Even so, Rosen acknowledged his experience can be valuable. "If you treat 20 patients you can get some sense of where a trial is going," he said.
Some medical researchers say they refuse to talk to hedge funds or stock analysts because they know the aim is to get confidential information.
Dr. Steven Nissen, a cardiologist at the Cleveland Clinic involved in half a dozen ongoing research studies and chairman of a federal Food and Drug Administration (FDA) advisory panel making recommendations on new drugs, said he gets "zillions" of calls from investors who say they simply want to talk about a certain disease.
"As soon as I hear the pitch I know what's going on," Nissen said. "The impressions of somebody on the trial are relevant to whether the trial is likely to succeed."

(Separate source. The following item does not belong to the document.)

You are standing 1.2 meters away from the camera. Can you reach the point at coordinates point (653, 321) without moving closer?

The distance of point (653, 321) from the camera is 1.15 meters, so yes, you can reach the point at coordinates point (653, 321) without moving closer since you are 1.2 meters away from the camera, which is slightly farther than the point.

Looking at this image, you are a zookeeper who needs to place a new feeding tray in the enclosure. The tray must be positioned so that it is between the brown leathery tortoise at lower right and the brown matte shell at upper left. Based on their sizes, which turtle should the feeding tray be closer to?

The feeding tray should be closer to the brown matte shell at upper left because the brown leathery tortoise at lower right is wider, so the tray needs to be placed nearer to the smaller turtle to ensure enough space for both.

Dr. Ron Garren, who runs a small hedge fund in Carmel, Calif., and works part time as a cancer doctor, knows this. He admits he pays doctors in an effort to get confidential details about ongoing drug research.
"They really aren't supposed to talk because of confidentiality," Garren said. "But a lot of times it's a slip of a word here and there. You can generally tell from body language if a person running a trial likes the drug or doesn't. You can generally ferret out, if you're good, the safety issues."
One experienced research analyst at a major brokerage firm said he's studied "elicitation techniques" taught to FBI and CIA interrogators.
"We get them to talk about the weather, or the Mariners, then you pop in your one innocent question you want to know about," said the analyst, who spoke on the condition that his name not be used. "Then you switch back to whatever it was you were talking about before. When the doctor hangs up, he thinks he's had a nice conversation about the weather or the Mariners."